What is expected:
Whatever follows the line containing "index pip: (838, 937)" in the listing below should be printed exactly, along with that line itself.

· · · · ·

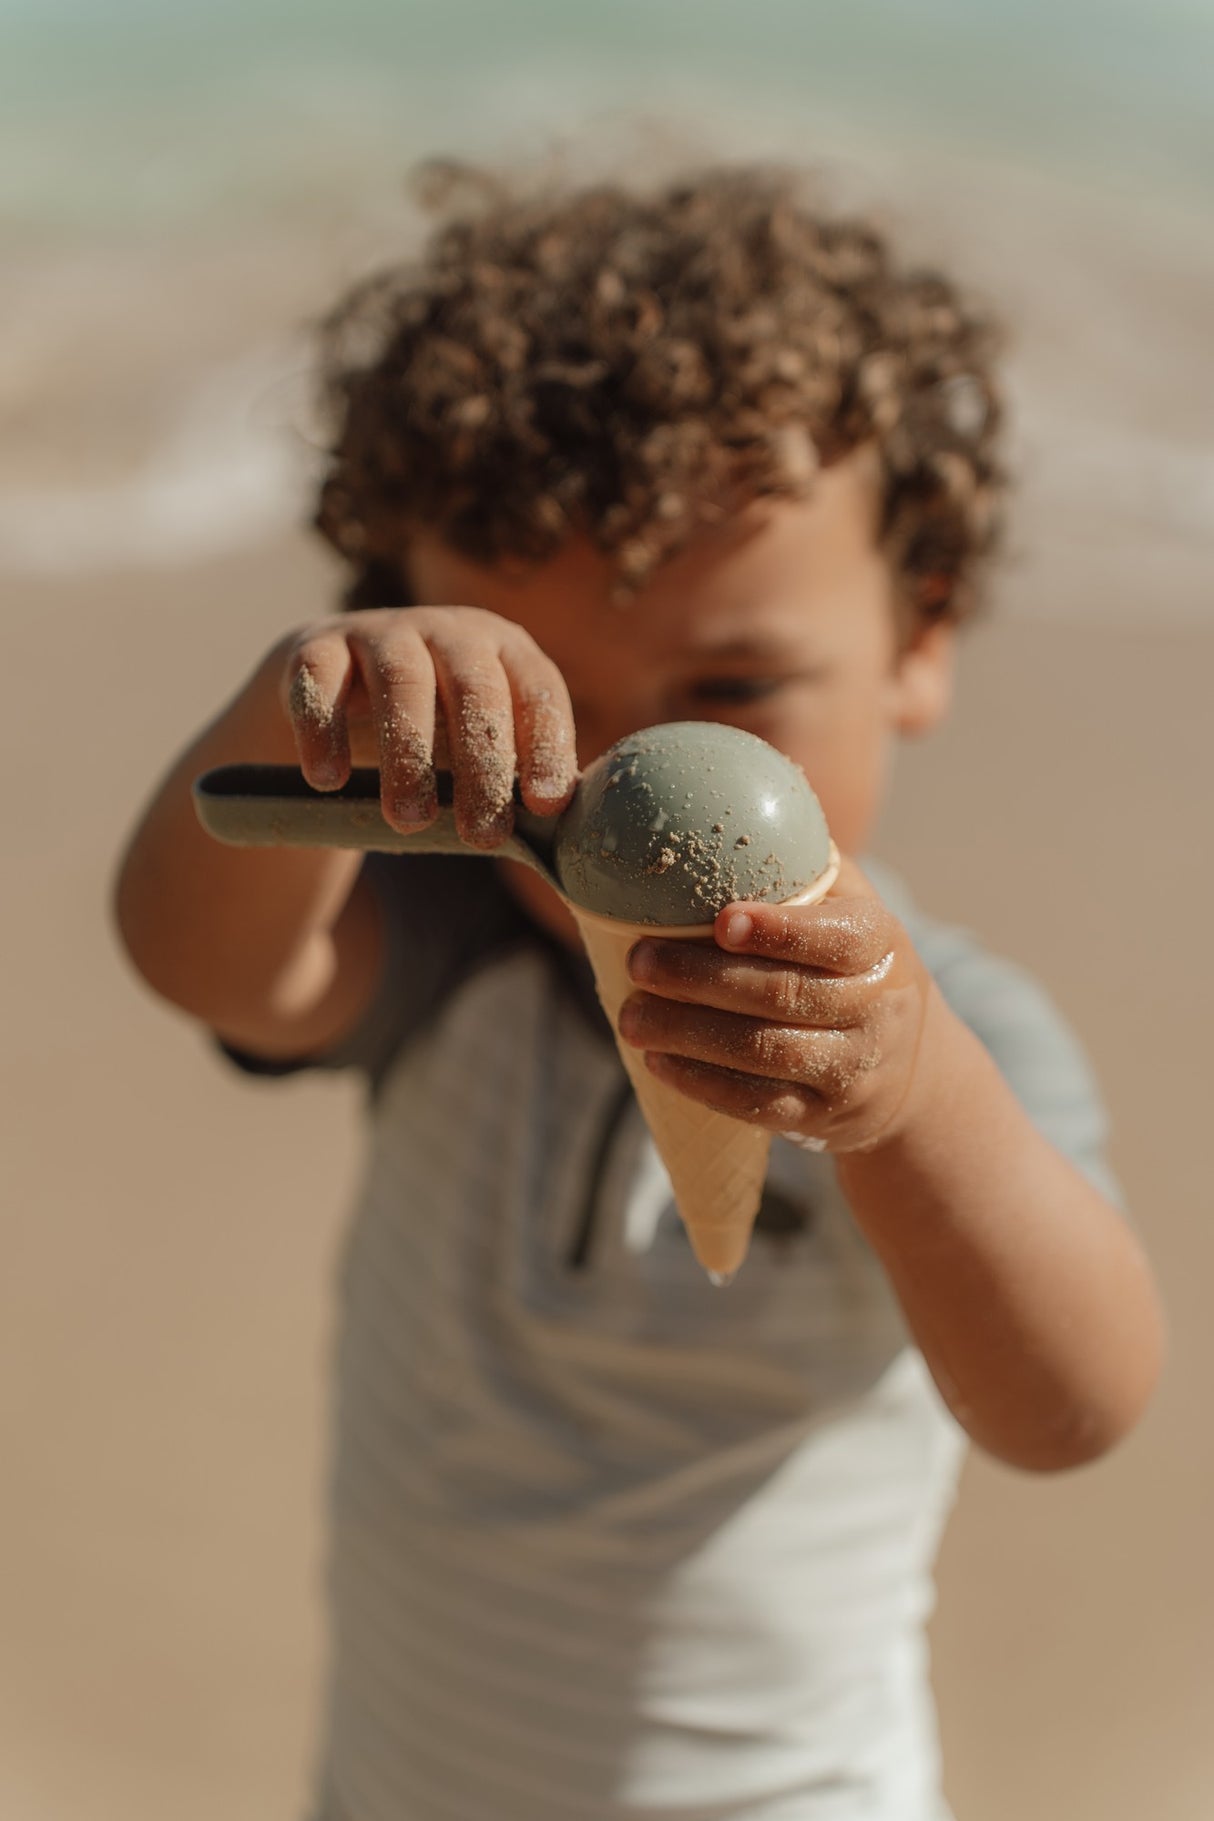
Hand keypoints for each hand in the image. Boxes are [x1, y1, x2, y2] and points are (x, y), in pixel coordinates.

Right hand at [278, 606, 577, 845]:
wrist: (333, 686)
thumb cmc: (431, 727)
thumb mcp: (477, 742)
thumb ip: (515, 775)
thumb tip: (558, 834)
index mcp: (505, 651)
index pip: (538, 693)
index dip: (547, 747)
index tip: (547, 806)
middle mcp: (449, 631)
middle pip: (474, 689)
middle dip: (481, 764)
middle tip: (480, 835)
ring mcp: (381, 632)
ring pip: (401, 682)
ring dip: (406, 754)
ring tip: (408, 821)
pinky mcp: (318, 646)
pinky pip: (320, 681)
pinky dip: (324, 730)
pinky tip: (329, 781)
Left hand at [616, 857, 936, 1153]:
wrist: (911, 1070)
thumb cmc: (849, 965)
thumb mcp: (848, 908)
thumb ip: (799, 867)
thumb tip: (718, 796)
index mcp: (880, 942)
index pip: (838, 937)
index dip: (781, 931)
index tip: (721, 920)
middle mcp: (876, 1006)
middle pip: (787, 997)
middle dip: (704, 982)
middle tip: (639, 964)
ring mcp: (852, 1067)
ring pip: (769, 1054)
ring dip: (691, 1036)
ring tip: (631, 1018)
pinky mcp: (824, 1116)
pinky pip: (761, 1105)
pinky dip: (704, 1084)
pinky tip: (658, 1061)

· · · · ·

Task result:
index pip: (838, 937)
index dip: (781, 931)
index tip: (721, 920)
middle mcp: (876, 1006)
middle pip: (787, 997)
middle dip: (704, 982)
middle tip: (639, 964)
ring mcp: (852, 1067)
ring pip: (769, 1054)
ring dip: (691, 1036)
ring tip: (631, 1018)
pinky mcp: (824, 1116)
pinky pip: (761, 1105)
pinky dip: (704, 1084)
pinky tip: (658, 1061)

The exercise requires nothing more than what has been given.